[Items from a dataset]
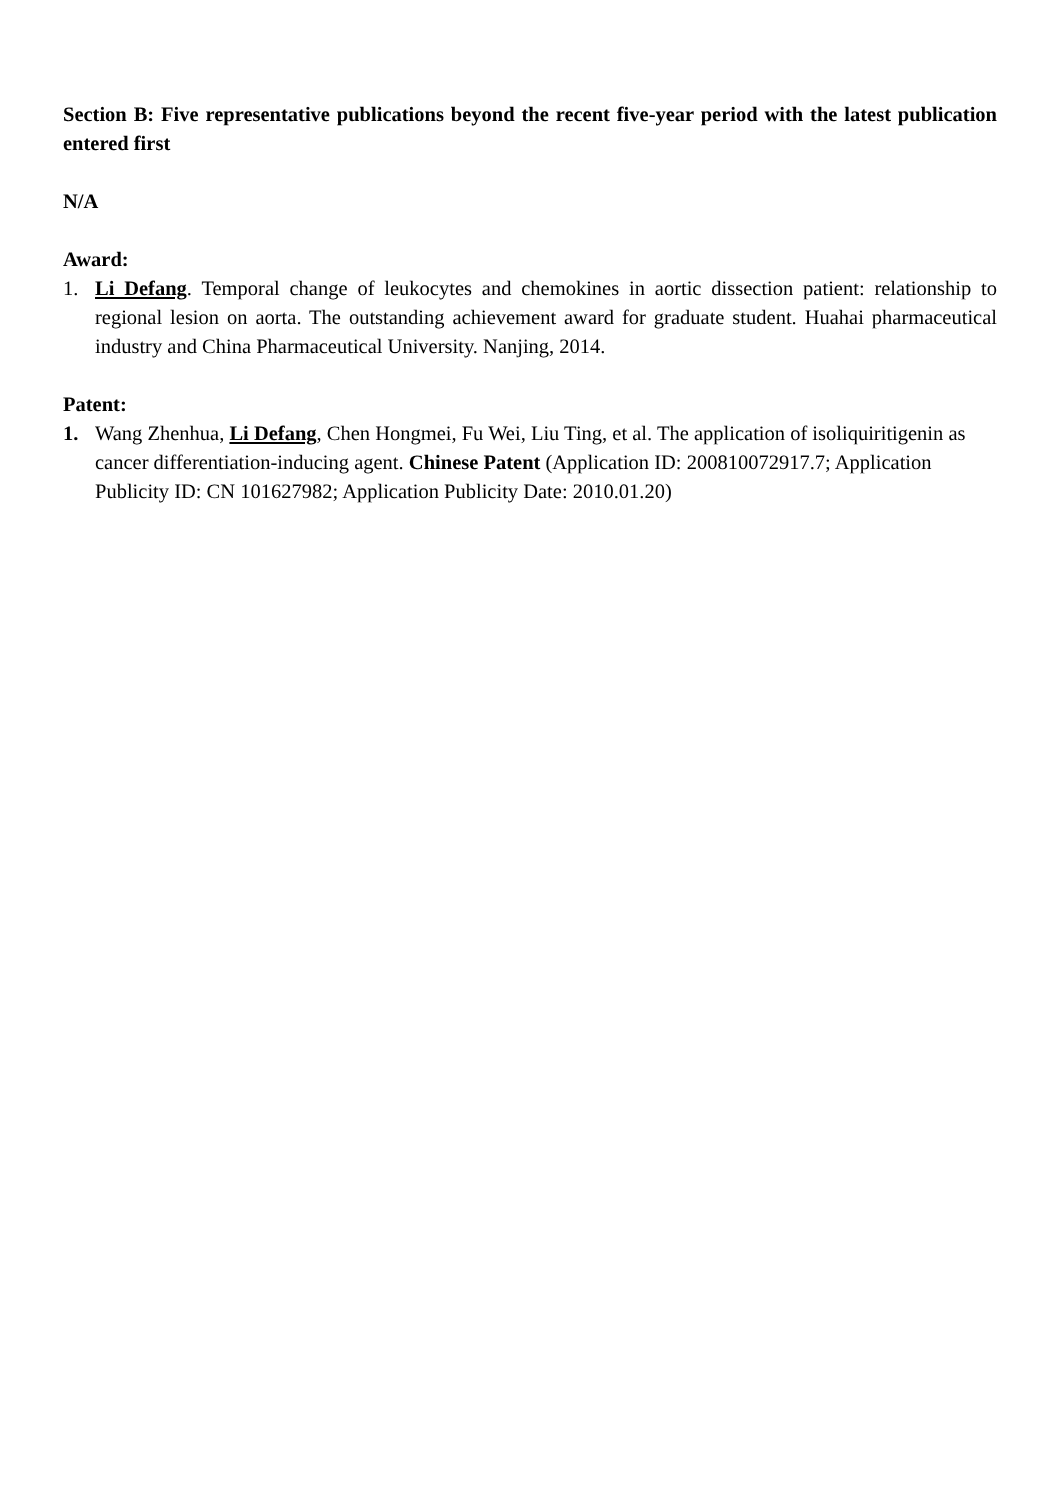Section B: Five representative publications beyond the recent five-year period with the latest publication entered first
N/A
Award:
1. Li Defang. Temporal change of leukocytes and chemokines in aortic dissection patient: relationship to regional lesion on aorta. The outstanding achievement award for graduate student. Huahai pharmaceutical industry and China Pharmaceutical University. Nanjing, 2014.
Patent:
1. Wang Zhenhua, Li Defang, Chen Hongmei, Fu Wei, Liu Ting, et al. The application of isoliquiritigenin as cancer differentiation-inducing agent. Chinese Patent (Application ID: 200810072917.7; Application Publicity ID: CN 101627982; Application Publicity Date: 2010.01.20)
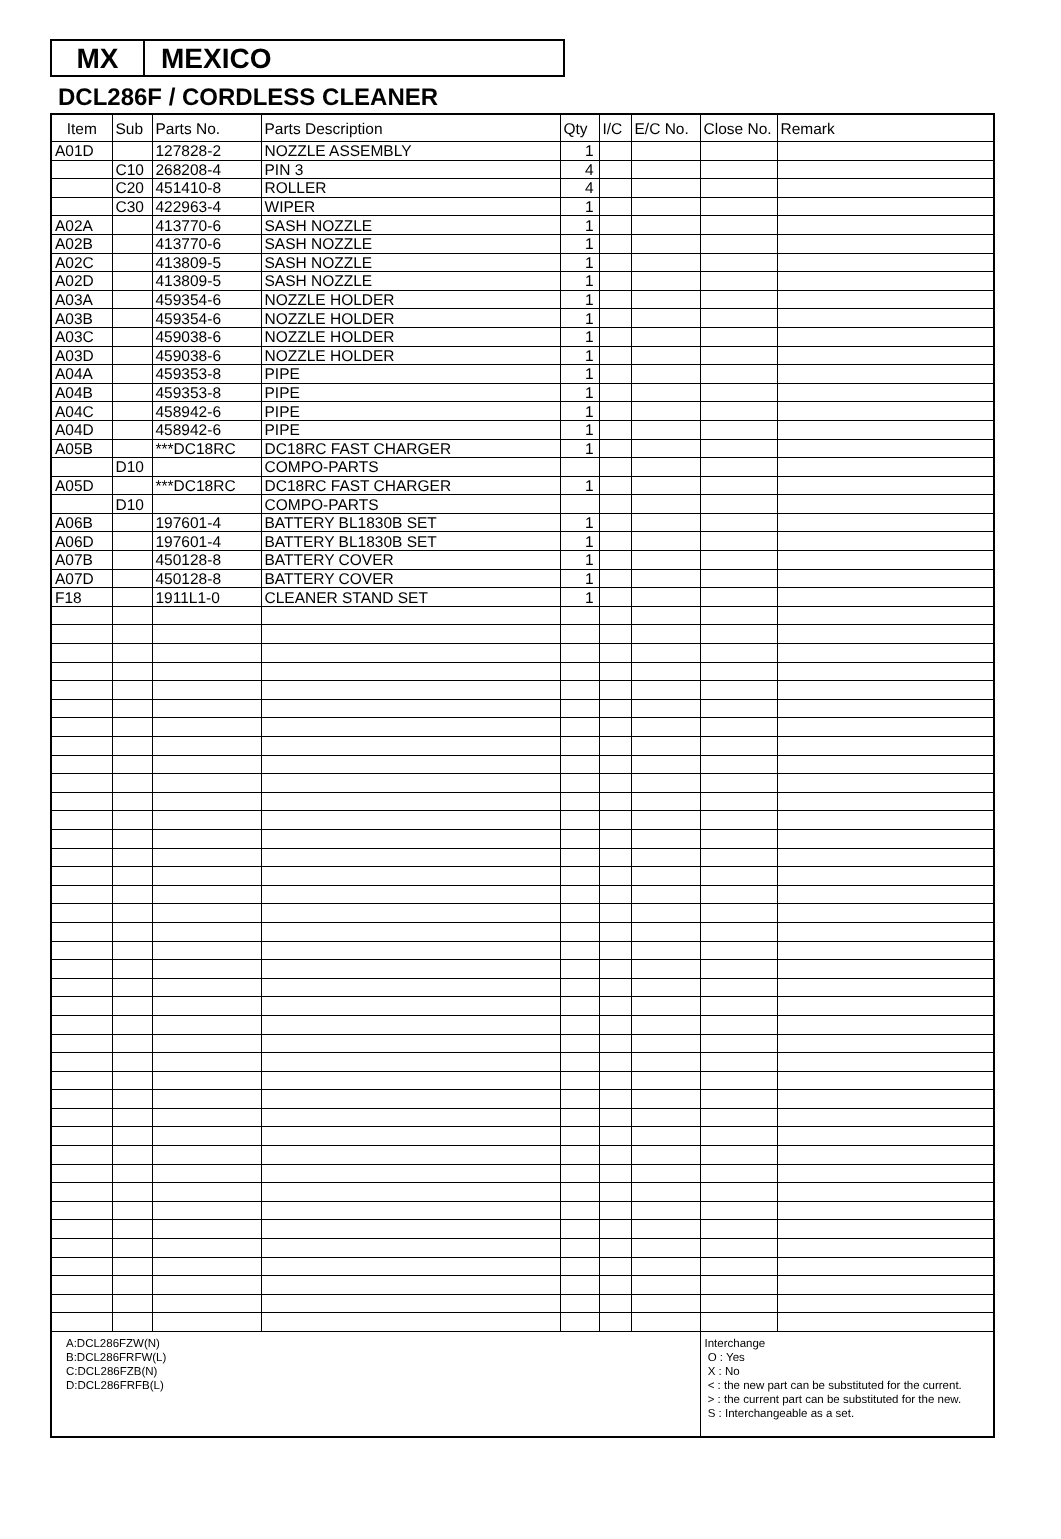MX MEXICO
DCL286F / CORDLESS CLEANER
| Item | Sub | Parts No. | Parts Description | Qty | I/C | E/C No. | Close No. | Remark |
| --- | --- | --- | --- | --- | --- | --- | --- | --- |
| A01D | | 127828-2 | NOZZLE ASSEMBLY | 1 | | | | |
| | C10 | 268208-4 | PIN 3 | 4 | | | | |
| | C20 | 451410-8 | ROLLER | 4 | | | | |
| | C30 | 422963-4 | WIPER | 1 | | | | |
| A02A | | 413770-6 | SASH NOZZLE | 1 | | | | |
| A02B | | 413770-6 | SASH NOZZLE | 1 | | | | |
| A02C | | 413809-5 | SASH NOZZLE | 1 | | | | |
| A02D | | 413809-5 | SASH NOZZLE | 1 | | | | |
| A03A | | 459354-6 | NOZZLE HOLDER | 1 | | | | |
| A03B | | 459354-6 | NOZZLE HOLDER | 1 | | | | |
| A03C | | 459038-6 | NOZZLE HOLDER | 1 | | | | |
| A03D | | 459038-6 | NOZZLE HOLDER | 1 | | | | |
| A04A | | 459353-8 | PIPE | 1 | | | | |
| A04B | | 459353-8 | PIPE | 1 | | | | |
| A04C | | 458942-6 | PIPE | 1 | | | | |
| A04D | | 458942-6 | PIPE | 1 | | | | |
| A05B | | ***DC18RC | DC18RC FAST CHARGER | 1 | | | | |
| | D10 | | COMPO-PARTS | | | | | |
| A05D | | ***DC18RC | DC18RC FAST CHARGER | 1 | | | | |
| | D10 | | COMPO-PARTS | | | | | |
| A06B | | 197601-4 | BATTERY BL1830B SET | 1 | | | | |
| A06D | | 197601-4 | BATTERY BL1830B SET | 1 | | | | |
| A07B | | 450128-8 | BATTERY COVER | 1 | | | | |
| A07D | | 450128-8 | BATTERY COVER | 1 | | | | |
| F18 | | 1911L1-0 | CLEANER STAND SET | 1 | | | | |
| A:DCL286FZW(N) B:DCL286FRFW(L) C:DCL286FZB(N) D:DCL286FRFB(L) | | | | | | | Interchange O : Yes X : No < : the new part can be substituted for the current. > : the current part can be substituted for the new. S : Interchangeable as a set. | |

▶ [Work instruction] The answer should consist of the lines from the one with "No. | Remark |" through the last line of the entries, duplicated exactly and nothing more.

▶ [Response to the task]
| Item | Sub | Parts No. | Parts Description | Qty | I/C | E/C No. | Close No. | Remark |
| --- | --- | --- | --- | --- | --- | --- | --- | --- |
| A01D | | 127828-2 | NOZZLE ASSEMBLY | 1 | | | | |
| | C10 | 268208-4 | PIN 3 | 4 | | | | |
| | C20 | 451410-8 | ROLLER | 4 | | | | |
| | C30 | 422963-4 | WIPER | 1 | | | | |
| A02A | | 413770-6 | SASH NOZZLE | 1 | | | | |
| A02B | | 413770-6 | SASH NOZZLE | 1 | | | | |
| A02C | | 413809-5 | SASH NOZZLE | 1 | | | | |
| A02D | | 413809-5 | SASH NOZZLE | 1 | | | | |
| A03A | | 459354-6 | NOZZLE HOLDER | 1 | | | | |
| A03B | | 459354-6 | NOZZLE HOLDER | 1 | | | | |
| A03C | | 459038-6 | NOZZLE HOLDER | 1 | | | | |
| A03D | | 459038-6 | NOZZLE HOLDER | 1 | | | | |
| A04A | | 459353-8 | PIPE | 1 | | | | |
| A04B | | 459353-8 | PIPE | 1 | | | | |
| A04C | | 458942-6 | PIPE | 1 | | | | |
| A04D | | 458942-6 | PIPE | 1 | | | | |
| A05B | | ***DC18RC | DC18RC FAST CHARGER | 1 | | | | |
| | D10 | | COMPO-PARTS | | | | | |
| A05D | | ***DC18RC | DC18RC FAST CHARGER | 1 | | | | |
| | D10 | | COMPO-PARTS | | | | | |
| A06B | | 197601-4 | BATTERY BL1830B SET | 1 | | | | |
| A06D | | 197601-4 | BATTERY BL1830B SET | 1 | | | | |
| A07B | | 450128-8 | BATTERY COVER | 1 | | | | |
| A07D | | 450128-8 | BATTERY COVER | 1 | | | | |
| F18 | | 1911L1-0 | CLEANER STAND SET | 1 | | | | |
| A:DCL286FZW(N) B:DCL286FRFW(L) C:DCL286FZB(N) D:DCL286FRFB(L) | | | | | | | Interchange O : Yes X : No < : the new part can be substituted for the current. > : the current part can be substituted for the new. S : Interchangeable as a set. | |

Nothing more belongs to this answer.